3. He writes: "Nothing in either Judaism or Christianity contraindicates acknowledging Muhammad as a prophet or "messenger of God" (p 115). He also views Muhammad's messages as "a very close parallel to the tradition of Jeremiah, Isaiah, John, and James" (p 116).
4. He overlooks all parts of Islam that deny the gospel (such as the 2nd half of the shahada), as in this claim: "The central profession of faith of all three great monotheistic, Abrahamic faiths...were not simply compatible - they were essentially identical" (p 119). He also tries to make Christianity compatible with all Islamic practices: "a good Christian or Jew, adhering to his own faith in all ways and also following all five of these central tenets" [Islam's 5 pillars]..." (p 116).
5. He ignores progressive revelation (NT interprets the OT, and the {later} Medinan suras of the Qur'an can abrogate the Meccan). He counts the number of violent verses in the OT in comparison with the number in the Qur'an (p 41-43), ignoring the fact that Jesus and the NT taught a new and different way, thus fulfilling and teaching an end to earthly violence in God's name. This contrasts sharply with the Qur'an's violent verses, which are generally the later ones, thus not abrogated by earlier verses.

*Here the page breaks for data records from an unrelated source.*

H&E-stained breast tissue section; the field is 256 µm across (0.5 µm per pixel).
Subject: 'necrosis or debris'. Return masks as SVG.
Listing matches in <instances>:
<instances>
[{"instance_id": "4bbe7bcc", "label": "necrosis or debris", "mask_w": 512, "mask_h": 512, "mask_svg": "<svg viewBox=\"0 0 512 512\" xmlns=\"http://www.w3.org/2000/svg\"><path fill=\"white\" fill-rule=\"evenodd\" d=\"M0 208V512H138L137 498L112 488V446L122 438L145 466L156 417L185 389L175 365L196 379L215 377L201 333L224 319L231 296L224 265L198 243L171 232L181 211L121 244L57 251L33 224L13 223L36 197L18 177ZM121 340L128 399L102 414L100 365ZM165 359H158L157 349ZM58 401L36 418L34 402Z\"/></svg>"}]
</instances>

6. He cites the Aramaic translation of the NT as a supposed key for correcting errors in the Greek version (p 28-29, 33, 46-47, 137, 199, 229-234), whereas the vast majority of scholars strongly agree that the New Testament was originally written in Greek, and believers in inerrancy and/or infallibility make this claim only for the original Greek manuscripts (not to be corrected by an Aramaic translation).
7. He offers weak logic and misses the biblical main point on some major issues (such as "conversion," (p 16-17, 32); and "begotten," (p 137, 143).

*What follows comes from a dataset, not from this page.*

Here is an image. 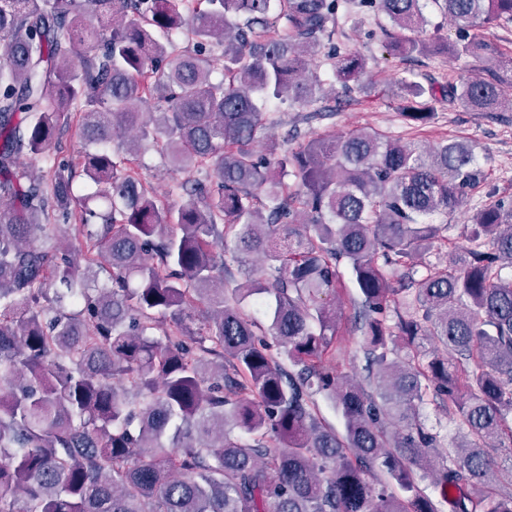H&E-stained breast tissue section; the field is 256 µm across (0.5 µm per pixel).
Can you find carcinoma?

8. He strongly encourages Muslims who follow Jesus to remain Muslim (p 16-17, 87, 116, 122), a very dubious approach to discipleship.
9. He claims support for these ideas from scholars, not all of whom actually give the support claimed in the book. I asked two of the scholars cited as supportive (each more than once) what their opinion was about the book. Both gave substantially negative comments. One said "his scholarship is sloppy in places, and that leads him to make exegetical and theological statements which cannot actually be supported by the evidence," and the other wrote "The book I endorsed didn't end up being the book published. At best, the intention of the congressman is being misrepresented. At worst, his publisher has made some cataclysmic errors in the final product."